Set problem
Turn every line of the listing below into a numbered list, and leave out any blank lines.

== Data for this exercise ==

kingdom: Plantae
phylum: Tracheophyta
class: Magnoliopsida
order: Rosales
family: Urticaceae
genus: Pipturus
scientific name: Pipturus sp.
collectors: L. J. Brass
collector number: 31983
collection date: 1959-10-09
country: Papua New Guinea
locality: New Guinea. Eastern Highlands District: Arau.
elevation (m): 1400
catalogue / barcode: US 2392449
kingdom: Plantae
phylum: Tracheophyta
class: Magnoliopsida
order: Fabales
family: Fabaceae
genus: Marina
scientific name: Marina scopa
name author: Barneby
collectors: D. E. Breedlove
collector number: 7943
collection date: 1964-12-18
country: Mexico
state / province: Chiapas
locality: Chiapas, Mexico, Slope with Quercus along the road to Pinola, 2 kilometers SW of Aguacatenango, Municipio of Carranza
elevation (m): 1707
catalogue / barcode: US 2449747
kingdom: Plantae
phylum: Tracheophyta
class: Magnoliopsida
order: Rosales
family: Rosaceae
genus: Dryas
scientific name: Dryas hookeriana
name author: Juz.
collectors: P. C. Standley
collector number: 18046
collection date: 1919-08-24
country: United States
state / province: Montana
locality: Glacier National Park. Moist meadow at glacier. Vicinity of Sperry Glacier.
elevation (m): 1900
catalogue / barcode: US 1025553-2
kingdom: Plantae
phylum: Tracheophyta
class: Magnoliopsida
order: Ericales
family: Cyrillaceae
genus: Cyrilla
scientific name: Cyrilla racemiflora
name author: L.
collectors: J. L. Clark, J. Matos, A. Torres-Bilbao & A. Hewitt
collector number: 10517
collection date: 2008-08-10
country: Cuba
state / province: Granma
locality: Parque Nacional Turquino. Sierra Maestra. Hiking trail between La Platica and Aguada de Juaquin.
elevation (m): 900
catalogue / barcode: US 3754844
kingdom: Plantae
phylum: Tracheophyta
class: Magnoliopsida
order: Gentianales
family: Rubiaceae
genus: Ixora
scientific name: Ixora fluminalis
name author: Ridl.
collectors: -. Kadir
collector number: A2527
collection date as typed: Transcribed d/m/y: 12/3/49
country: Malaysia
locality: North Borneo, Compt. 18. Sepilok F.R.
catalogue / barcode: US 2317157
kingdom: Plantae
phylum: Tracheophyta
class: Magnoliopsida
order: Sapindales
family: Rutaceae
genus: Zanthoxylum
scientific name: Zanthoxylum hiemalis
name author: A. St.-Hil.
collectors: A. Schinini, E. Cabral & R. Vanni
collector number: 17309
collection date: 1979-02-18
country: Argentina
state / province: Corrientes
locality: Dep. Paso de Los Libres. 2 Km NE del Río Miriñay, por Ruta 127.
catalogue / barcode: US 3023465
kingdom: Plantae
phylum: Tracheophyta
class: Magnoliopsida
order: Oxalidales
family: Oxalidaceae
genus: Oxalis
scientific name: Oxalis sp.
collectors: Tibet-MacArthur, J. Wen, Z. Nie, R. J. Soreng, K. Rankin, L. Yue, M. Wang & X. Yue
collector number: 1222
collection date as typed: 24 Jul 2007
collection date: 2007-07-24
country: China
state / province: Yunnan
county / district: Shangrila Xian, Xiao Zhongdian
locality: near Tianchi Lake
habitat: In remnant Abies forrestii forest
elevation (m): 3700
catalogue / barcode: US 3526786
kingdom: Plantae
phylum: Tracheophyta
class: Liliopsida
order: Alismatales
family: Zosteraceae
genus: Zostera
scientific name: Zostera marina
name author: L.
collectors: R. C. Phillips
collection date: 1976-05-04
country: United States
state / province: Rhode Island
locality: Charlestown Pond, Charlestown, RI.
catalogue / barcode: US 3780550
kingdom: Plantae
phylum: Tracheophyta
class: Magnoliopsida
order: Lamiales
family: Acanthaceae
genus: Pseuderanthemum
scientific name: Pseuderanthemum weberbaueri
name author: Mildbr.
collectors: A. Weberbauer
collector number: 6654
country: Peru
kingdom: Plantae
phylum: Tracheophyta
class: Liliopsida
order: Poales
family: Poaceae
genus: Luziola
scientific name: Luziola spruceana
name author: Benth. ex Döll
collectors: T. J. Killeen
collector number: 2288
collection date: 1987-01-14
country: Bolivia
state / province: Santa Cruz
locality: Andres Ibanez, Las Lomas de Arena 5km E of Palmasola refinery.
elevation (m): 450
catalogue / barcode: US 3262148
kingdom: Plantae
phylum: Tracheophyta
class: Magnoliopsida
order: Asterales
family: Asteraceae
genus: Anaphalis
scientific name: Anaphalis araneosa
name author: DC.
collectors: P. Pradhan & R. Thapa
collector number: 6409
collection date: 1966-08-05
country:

===

Written response
1. kingdom: Plantae
2. phylum: Tracheophyta
3. class: Magnoliopsida
4. order: Rosales
5. family: Urticaceae
6. genus: Pipturus
7. scientific name: Pipturus sp.
8. collectors: L. J. Brass
9. collector number: 31983
10. collection date: 1959-10-09
11. country: Papua New Guinea
12. locality: New Guinea. Eastern Highlands District: Arau.
13. elevation (m): 1400
14. catalogue / barcode: US 2392449
15. kingdom: Plantae
16. phylum: Tracheophyta
17. class: Magnoliopsida
18. order: Fabales
19. family: Fabaceae
20. genus: Marina
21. scientific name: Marina scopa
22. name author: Barneby
23. collectors: D. E. Breedlove
24. collector number: 7943
25. collection date: 1964-12-18
26. country: Mexico
27. state / province: Chiapas
28. locality: Chiapas, Mexico, Slope with Quercus along the road to Pinola, 2 kilometers SW of Aguacatenango, Municipio of Carranza
29. elevation (m): 1707
30. catalogue / barcode: US 2449747
31. kingdom: Plantae
32. phylum: Tracheophyta
33. class: Magnoliopsida
34. order: Rosales
35. family: Rosaceae
36. genus: Dryas
37. scientific name: Dryas hookeriana
38. name author: Juz.
39. collectors: P. C. Standley
40. collector number: 18046
41. collection date: 1919-08-24
42. country: United States
43. state / province: Montana
44. locality: Glacier National Park. Moist meadow at glacier. Vicinity of Sperry Glacier.
45. elevation (m): 1900
46. catalogue / barcode: US 1025553-2
47. kingdom: Plantae
48. phylum: Tracheophyta
49. class: Magnoliopsida
50. order: Ericales
51. family: Cyrillaceae
52. genus: Cyrilla
53. scientific name: Cyrilla racemiflora
54. name author: L.
55. collectors: J. L. Clark, J. Matos, A. Torres-Bilbao & A. Hewitt
56. collector number: 10517
57. collection date: 2008-08-10
58. country: Cuba
59. state / province: Granma
60. locality: Parque Nacional Turquino. Sierra Maestra. Hiking trail between La Platica and Aguada de Juaquin.
61. elevation (m): 900
62. catalogue / barcode: US 3754844
63. kingdom: Plantae
64. phylum: Tracheophyta
65. class: Magnoliopsida
66. order: Gentianales
67. family: Rubiaceae
68. genus: Ixora
69. scientific name: Ixora fluminalis
70. name author: Ridl.
71. collectors: -. Kadir
72. collector number: A2527
73. collection date as typed: Transcribed d/m/y: 12/3/49
74. country: Malaysia
75. locality: North Borneo, Compt. 18. Sepilok F.R.
76. catalogue / barcode: US 2317157
77. kingdom: Plantae
78. phylum: Tracheophyta
79. class: Magnoliopsida
80. order: Sapindales
81. family: Rutaceae
82. genus: Zanthoxylum
83. scientific name: Zanthoxylum hiemalis
84. name author: A. St.-Hil.
85. collectors: A. Schinini, E. Cabral & R. Vanni
86. collector number: 17309
87. collection date: 1979-02-18
88. country: Argentina
89. state / province: Corrientes
90. locality: Dep. Paso de Los Libres. 2 Km NE del Río Miriñay, por Ruta 127.
91. catalogue / barcode: US 3023465
92. kingdom: Plantae
93. phylum: Tracheophyta
94. class: Magnoliopsida
95. order: Oxalidales
96. family: Oxalidaceae
97. genus: Oxalis
98. scientific name: Oxalis sp.
99. collectors: Tibet-MacArthur, J. Wen, Z. Nie, R. J. Soreng, K. Rankin, L. Yue, M. Wang & X. Yue
100. collector number: 1222
101. collection date as typed: 24 Jul 2007
102. collection date: 2007-07-24
103. country: China
104. state / province: Yunnan
105. county / district: Shangrila Xian, Xiao Zhongdian
106. locality: near Tianchi Lake
107. habitat: In remnant Abies forrestii forest
108. elevation (m): 3700
109. catalogue / barcode: US 3526786
110. kingdom: Plantae
111. phylum: Tracheophyta
112. class: Liliopsida
113. order: Alismatales
114. family: Zosteraceae
115. genus: Zostera
116. scientific name: Zostera marina
117. name author: L.
118. collectors: R. C. Phillips
119. collection date: 1976-05-04
120. country: United States
121. state / province: Rhode Island
122. locality: Charlestown Pond, Charlestown, RI.
123. catalogue / barcode: US 3780550
124. kingdom: Plantae
125. phylum: Tracheophyta
126. class: Magnoliopsida
127. order: Lamiales
128. family: Acanthaceae
129. genus: Pseuderanthemum
130. scientific name: Pseuderanthemum weberbaueri
131. name author: Mildbr.
132. collectors: A. Weberbauer
133. collector number: 6654
134. country: Peru
135. kingdom: Plantae
136. phylum: Tracheophyta
137. class: Liliopsida
138. order: Poales
139. family: Poaceae
140. genus: Luziola
141. scientific name: Luziola spruceana
142. name author: Benth. ex Döll
143. collectors: T. J. Killeen
144. collector number: 2288
145. collection date: 1987-01-14
146. country: Bolivia
147. state / province: Santa Cruz
148. locality: Andres Ibanez, Las Lomas de Arena 5km E of Palmasola refinery.
149. elevation (m): 450
150. catalogue / barcode: US 3262148
151. kingdom: Plantae
152. phylum: Tracheophyta
153. class: Magnoliopsida
154. order: Asterales
155. family: Asteraceae
156. genus: Anaphalis
157. scientific name: Anaphalis araneosa
158. name author: DC.
159. collectors: P. Pradhan & R. Thapa
160. collector number: 6409
161. collection date: 1966-08-05
162. country:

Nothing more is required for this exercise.